Don't we all have something we're passionate about to the point of near-obsession? It may be a musician, an actor, a series of books, a TV show (my other obsession is The Dick Van Dyke Show, and my Two Degrees of Dick Van Dyke connection is that I once met someone who guest-starred on the program. He played a character named "Randy Twizzle", who sang a song about a dance called the "Twizzle", which was a pale imitation of the "Twist". In all the years since I met that actor, a very talented and exceedingly handsome man named Jerry Lanning, I have yet to find ONE OTHER PERSON who remembers that particular episode of the series), or quilting, or recognizing every model of Studebaker ever built... but there's something you could prattle on endlessly about, isn't there? If only you could get someone to listen to you.
We have friends who are musicians and once performed on a bill with Todd (Richard X. and Nancy Heyman - check RXH out here). They invited us backstage after the show and while waiting to catch up with them to head out for dinner, who was standing across the way but Todd himself. My wife spotted him and said, "Let's go say 'Hi!'" We ambled over and quite rudely interrupted a conversation he was having with Steve Forbert (another fine musician, best known for his hit "Romeo's Tune", and some of you out there may be as obsessed with Steve's music and longevity as I am with TR's). My wife smiled and shook hands and said how much we'd enjoyed the show and we're friends of the Heymans and how about those Mets? She then pointed to me and said, "My husband is the real fan...", whereupon Todd sorta turned my way and offered a hand, which I gladly shook with excessive vigor while saying, "Phlub m'nug shpritzl dornk." I literally could not form a single coherent word, much less an entire sentence.
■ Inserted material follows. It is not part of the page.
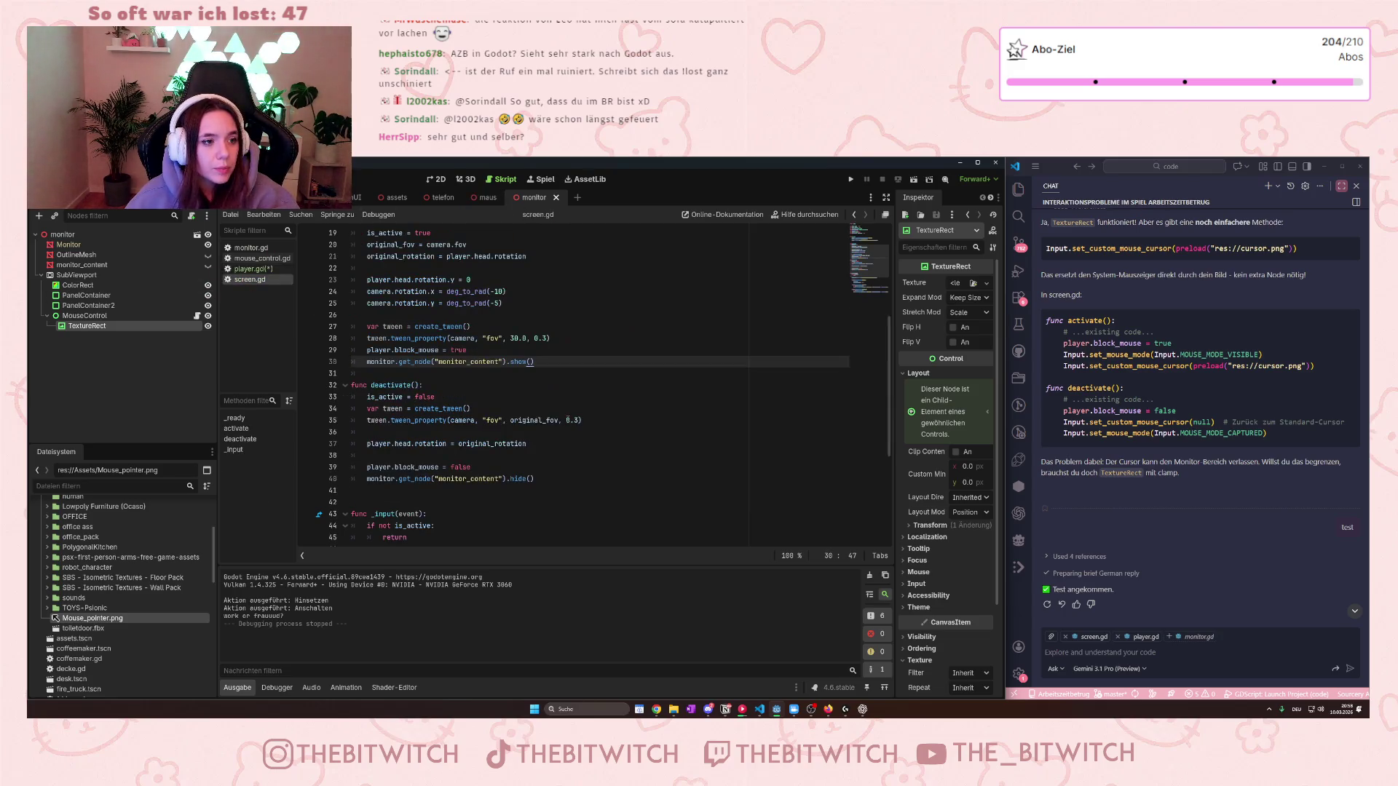
{"action": "left_click", "coordinate": [556, 395]}
{"action": "key", "text": "ctrl+z"}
I've met and been intimidated by a few other reasonably famous folks -- let's see, the entire list in roughly chronological order is:
- Brooks Robinson: I was 9 years old, a rabid Baltimore Orioles fan, and he placed a hand on my shoulder. I told my mom I would never shower again since he'd touched me and I kept that pledge for nearly two weeks.
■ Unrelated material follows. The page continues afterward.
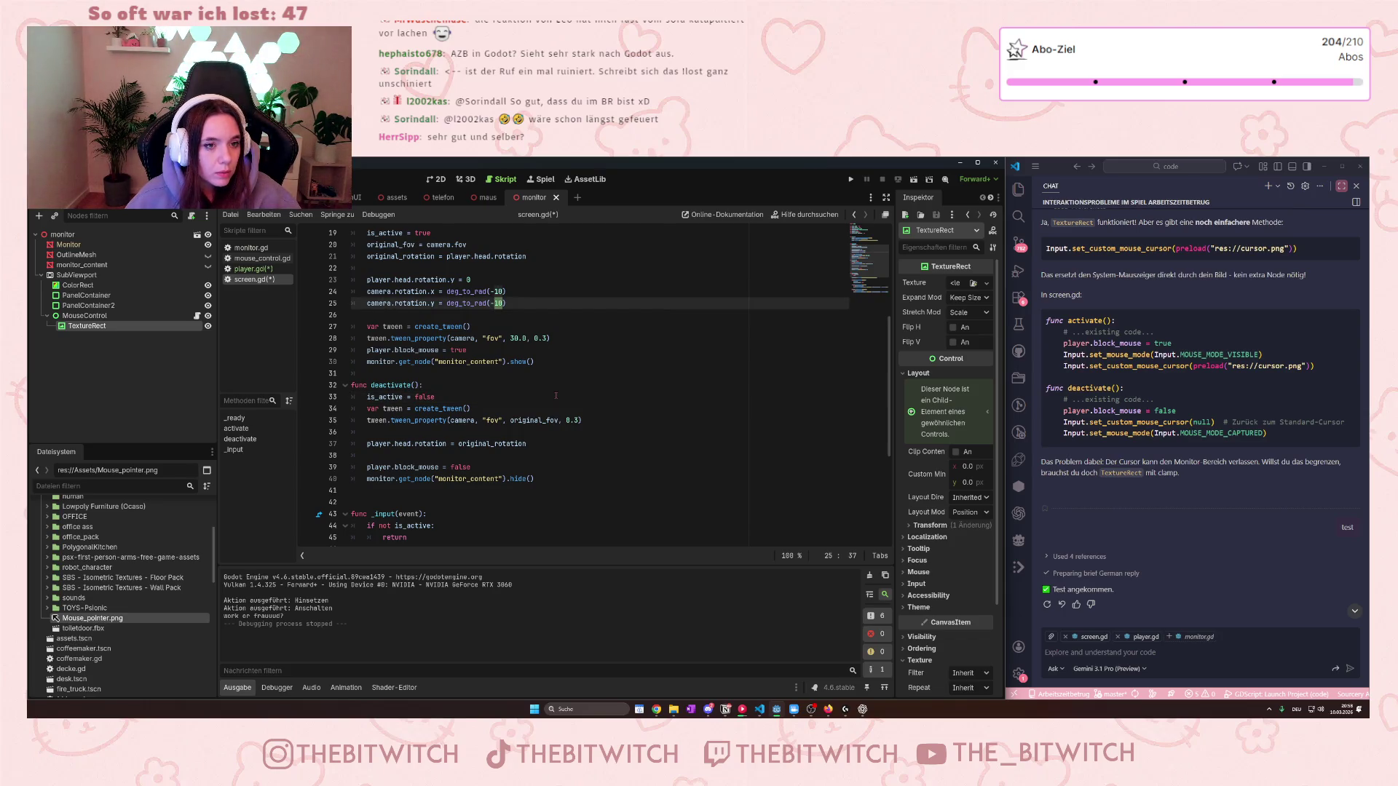
{"action": "type", "text": "5"}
- Dr. Ruth Westheimer: I was working in a mall in White Plains, NY when Dr. Ruth walked up to me to ask directions to a community room where she was giving a talk. After she asked me which way to go, I wittily quipped, "You're Dr. Ruth!" She already seemed aware of that.
- Austin Pendleton: We attended a preview of a play he'd directed in Chicago, after which there was a Q&A and after that he stayed on the stage and continued to chat with audience members. He was warm and gracious and I kept waiting for him to stutter like his lawyer character in My Cousin Vinny.
- Tom Perrotta: One of my favorite authors, who gave a talk at the offices of the Boston Globe and also kindly answered questions from the audience. I tried to tie all of my obsessions together by including a Todd reference into the conversation (one of his books begins with a quote from a Todd lyric) and also handing him one of Richard X. Heyman's CDs. "What a guy!" I'm sure he thought to himself during the ride home. "Another Todd fan AND he gave me a most excellent CD as a gift! Maybe I'll be lucky enough to run into him again at the next Obscure Influences Conference."
One of the biggest Todd highlights came just a few years ago when Carol, Josh and I all attended a TR concert where he played a couple of his older albums in their entirety. Hearing the albums performed from start to finish took me back to when I'd first put needle to vinyl to hear them umpteen years ago. Sharing the experience with my wife and son left me overwhelmed at the end of the night -- we're not the kind of family that shares a lot of common interests; we don't go on ski vacations, haven't kayaked together down the Susquehanna, and it's increasingly rare these days that we're all in the same place at the same time. But on this one night we shared our passion for this musician and, by extension, our love for one another.
But if I'd seen Brooks Robinson outside the theater on the way in, I would have ditched them in a heartbeat.